Can I Dock With Your Shoes? No Easy OpenCV For My Robot

My GoPiGo3 / Raspberry Pi 3 based robot knows to get on and off his, (robot is Carl), recharging dock, but if he were to wander away does not know how to find the dock. I have been working my way through “Practical Python and OpenCV” and got the itch to try to teach Carl to find his dock before I have completed the course/book.

(Carl’s dock is a gutted iRobot recharging dock, with directional green LEDs and a nice big “CARL” sign above it.)

I was feeling pretty good that Carl was able to find the green LEDs when he faced the dock, and was getting ready to code up the “turn to face the dock” step.

I took out the “wait for a key press” debugging steps and launched into “one more time before I quit.” That was when I found out Carl likes my wife’s green Crocs just as much as the green LEDs on his dock.

No easy OpenCV solution for a robot with green Crocs around. No, I’m going to have to read the whole book.

1 Like

Nice story :smiley:

I guess quick fix would be removing all the green stuff around the house :smiley:

1 Like

I told my wife that Carl might try to “hump” her shoes.

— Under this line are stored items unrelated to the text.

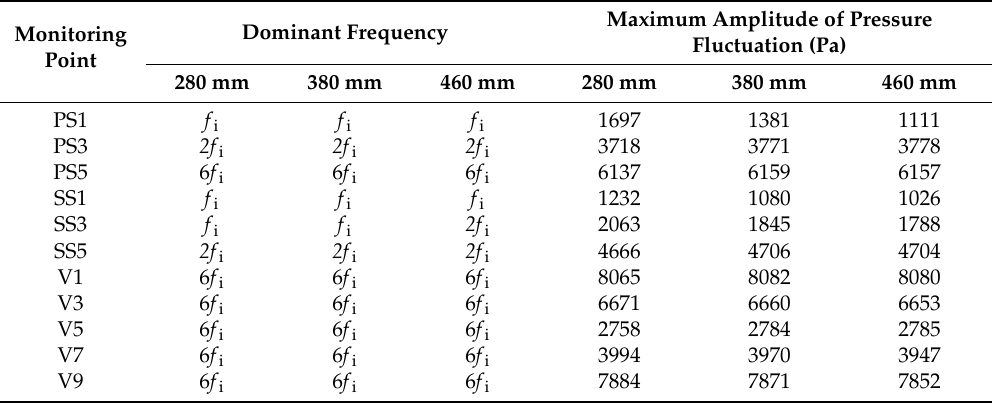
Table 7. Spectrum analysis of pressure fluctuations in pumps with different axial distances ( γ = 0°).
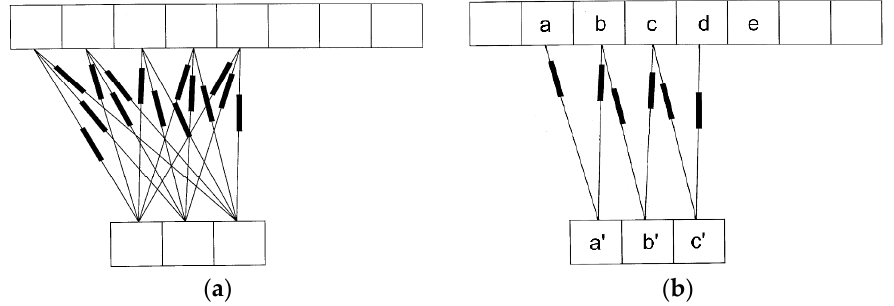
Figure 2. Example of the auxiliary network used for taking into account the presence of sliding contacts. ( a ) All the branches are shown. ( b ) Only the branches that are not open circuits are evidenced.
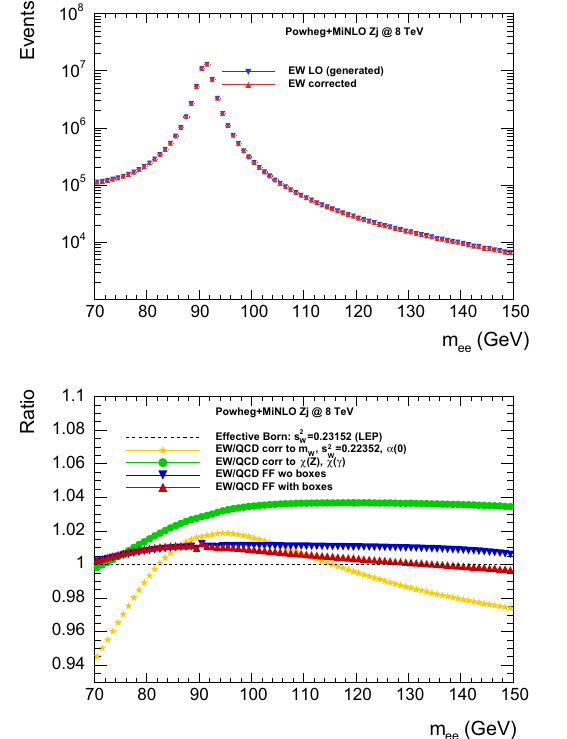
Fig. 4 Top-left: line-shape distribution as generated with Powheg+MiNLO (blue triangles) and after reweighting introduc- ing all EW corrections (red triangles). The two choices are barely distinguishable. Ratios of the line-shapes with gradually introduced to the one of effective Born (LEP with improved norm.) .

She replied, it would be “cute” and she would like it if Carl would come visit her.

I got jealous and put a low-pass radius filter on potential LED recognition sets. I can’t have my robot like her better. This has an unplanned benefit that Carl is ignoring all green giants (or at least while I’m watching him).

2 Likes

Nice solution. Maybe you could make something more complex than just a green led on the charger side. Maybe you could make like a pattern made of several different LEDs that only your robot could recognize but that wouldn’t appear in reality so often.

True; iRobot drives the LEDs with numeric codes, but I ripped the guts out of the dock, and just have these “always on” LEDs.

I want my robot (and dock) to be as simple as possible, while exploiting the sensor capabilities to the fullest.

The strategy gets more complex as the precision and accuracy requirements tighten close to the dock.

  1. Find the dock from center of the “home room” using the green LED(s)
  2. Line up approximately normal to dock
  3. Use “Custom Object Recognition” on the “CARL->” sign and “translate a little left or right” maneuver to fine tune position.
  4. Perform Docking (Working well)

2019-07-09 06:29|[juicer.py.dock]---- Docking 244 completed at 8.1 v after 6.6 h playtime
2019-07-09 09:37|[juicer.py.undock]---- Dismount 245 at 10.9 v after 3.1 h recharge

I have to finish the course/book to be able to recognize the “CARL ->” sign, and
I may have to add some illumination LEDs to Carl to be able to see the “Custom Object” at night when the lights are off in the room.

This is the detailed plan for steps 1 and 2:

# findDock.py

Documentation:
Uses OpenCV on successive images captured by the PyCam to find the recharging dock.

Algorithm:
1) Capture an image
2) Mask for green LED(s) of the dock
3) Find number and position in the image of green LED(s)
4) If no LEDs and number of captures < "360 degrees of captures"
turn capture width and continue from step 1
else declare "dock not visible (at this location)"
5) Calculate dock angle relative to heading angle using horiz LED position in image
6) Estimate dock distance based on vertical LED position in image
7) Point distance sensor toward dock, take distance reading
8) Fuse estimate and reading for distance to dock
9) Point distance sensor fwd and 10 " away (for U turn clearance plus 1" )
10) If distance to dock GE 30" turn to face dock, otherwise turn away from dock
11) While distance sensor reading > 9 " (U turn clearance), drive to point 30" from dock
12) If drove away from dock, turn to face dock
13) Perform wall_scan() returns distance to wall, angle to wall normal
14) Calculate turn angle to intersect wall normal from dock at 90 degrees
15) Calculate distance from current position to dock-ctr-wall-normal
16) Turn to intersect wall-normal-from-dock at 90 degrees
17) While distance sensor reading > 9", drive to dock-wall-normal
18) Turn to face dock

Followed by approach_dock(), and then dock()

1 Like

Update: I am getting pretty good false-LED-rejection using the following a priori info:

  1. the LEDs never appear in the upper 62.5% of an image
  2. the green-ness of course
  3. the LEDs are basically round with a very small radius
  4. when there are two LEDs, they are close together (<20 pixels horizontal at 640x480 res)
  5. when there are two LEDs, they are horizontal (<4 pixels vertical at 640x480 res)
  6. there are a max of two LEDs visible on the dock

Now I need lots of testing to find out detection rate and false detection rate. It seems like this approach is working pretty well, from the center of the room, for the “find the dock” step. (I’ll have to program findRoomCenter() before letting Carl wander on his own.)

Silly me, I thought the green-ness alone was going to be sufficient.